Days after the amalgamation of the HDFC Bank and HDFC, IDFC First Bank has announced merger of its parent IDFC Ltd with itself in an all-stock transaction, marking another major deal in the Indian banking space. The boards of IDFC First Bank and IDFC have approved the reverse merger.


Stock of IDFC opened 4 per cent higher on Tuesday after the company declared the share swap ratio for its long-awaited merger with its banking arm. IDFC Ltd closed at Rs 109.90 on the NSE and IDFC First Bank closed at Rs 81.70 on Monday.


The bank did not provide the likely valuation of the merged entity, however, based on Monday's closing prices of the two companies on the BSE, the valuation is Rs 71,767 crore.


An IDFC shareholder will get 155 shares for every 100 shares she/he holds in the bank under the proposed reverse merger scheme. Both stocks have a face value of Rs 10 each, IDFC First Bank said in a statement. The share exchange ratio will result in a premium of about 20 per cent on the closing market price of the shares of IDFC vis-a-vis IDFC First Bank as of June 30, 2023.


Anil Singhvi, chairman, IDFC, said the merger is the last phase of IDFC's corporate restructuring and will help create a financial services provider that offers seamless delivery of services to customers. It will augment operational efficiency for the merged entity and create synergies for our shareholders.


Following the merger, the standalone book value per share of the bank will increase by 4.9 per cent, as calculated on the audited financials as of March 2023, it said, adding as of June 2023, IDFC through its non-financial holding company, owned 39.93 per cent in IDFC First Bank.

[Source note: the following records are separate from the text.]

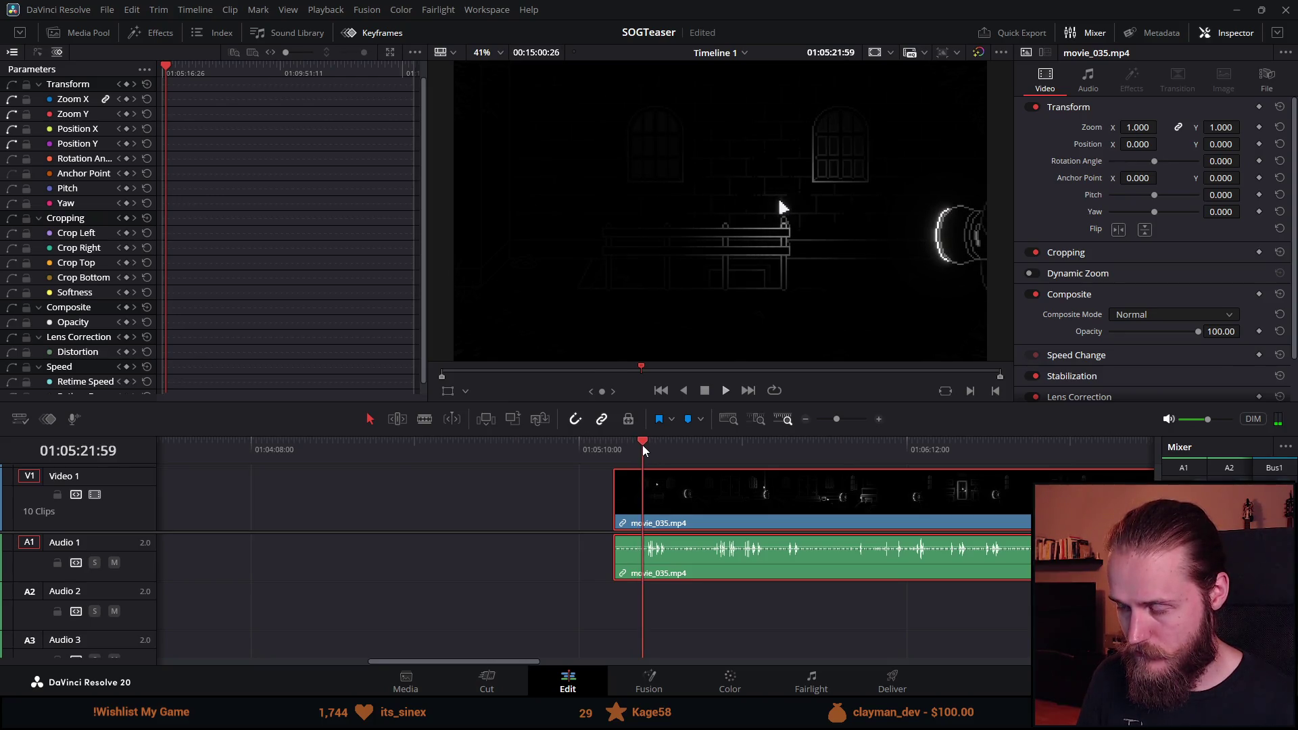
key("ctrl+b")
key("space")
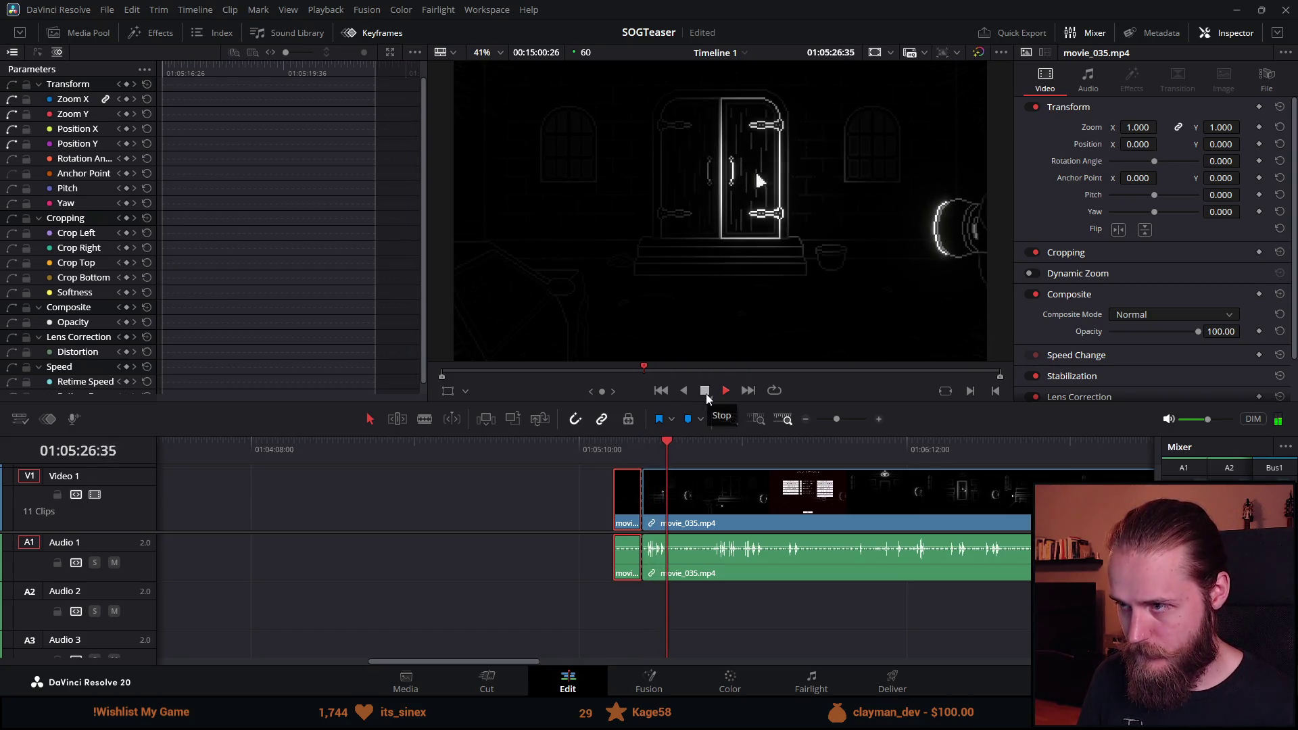
Blade movie_035 again, ripple-delete the short piece, and review the edit.
key("ctrl+b")
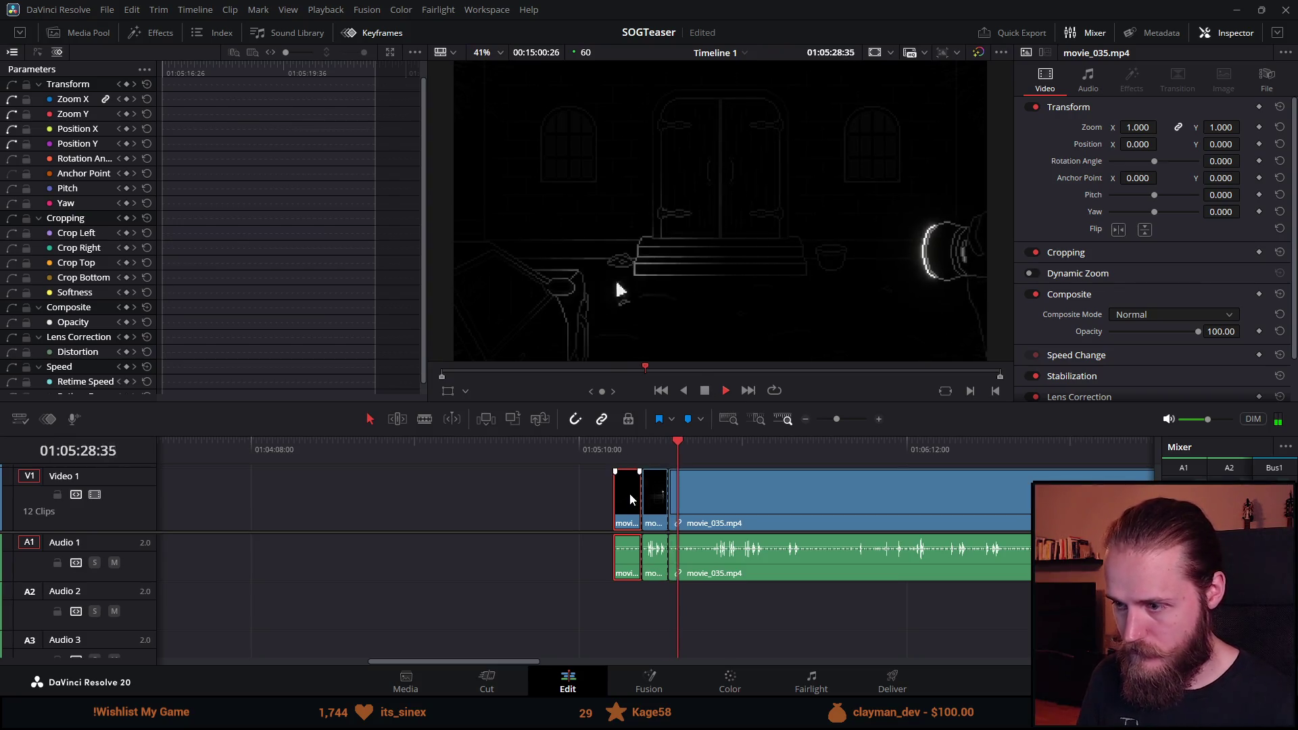
key("Delete")
left_click(728, 391)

IDFC First Bank's market capitalisation stood at Rs 54,311.48 crore at close today, after the stock rallied 3.2 per cent to Rs 81.94 on the BSE, while IDFC MCap stood at Rs 17,456 crore after its counter rallied 6.3 per cent to Rs 109.10, taking the combined value to Rs 71,767 crore.


Sanjeeb Chaudhuri, chairman, IDFC First Bank, said, "We now embark on the next phase of our growth journey towards our long-term vision, and the merger will create sustainable shareholder value in the years to come." 


IDFC was an infra lender in the private sector space, and following its bigger peers such as ICICI and IDBI, it also launched a banking subsidiary in 2015, IDFC Bank, but could not make a mark as the other two could do.


Effective July 1, India Inc's biggest merger came into effect when the mortgage major HDFC merged itself with its banking arm in an all-stock deal valued at $40 billion. Post-merger, announced on April 4, 2022, HDFC Bank is the world's fourth most valued bank with $200 billion in valuation after JP Morgan Chase, ICBC of China, and Bank of America.


The new giant, fully owned by public shareholders with no promoter entity, has a balance sheet of close to Rs 33 lakh crore, with the assets alone sniffing at Rs 23 lakh crore and also the largest mortgage book with close to Rs 7 lakh crore of loans. The merger scheme is subject to all requisite approvals from the Reserve Bank, Sebi, Competition Commission, National Company Law Tribunal, and stock exchanges, and shareholders of both entities.


IDFC began as an infra lender in 1997. It got in-principle approval from the RBI to set up a bank in April 2014, and in October 2015, it launched IDFC Bank when on-tap licensing began, following which loans and liabilities of IDFC were transferred to the bank.


Since the merger, the bank built a deposit franchise that has grown 36 per cent annually since then, and has reached Rs 1,36,812 crore as of March 2023. The bank has also increased its low-cost CASA ratio from 8.6 at the merger with Capital First to 49.77 per cent as of March 2023. The bank has 809 branches and runs 925 ATMs. Its loan book stood at Rs 1,60,599 crore with a balance sheet of Rs 2,39,942 crore as of March 2023.


V Vaidyanathan, MD, IDFC First Bank, said, "We have built a strong deposit franchise, digital innovation, customer-friendly products, strong capital buffer, growing profitability and high corporate governance".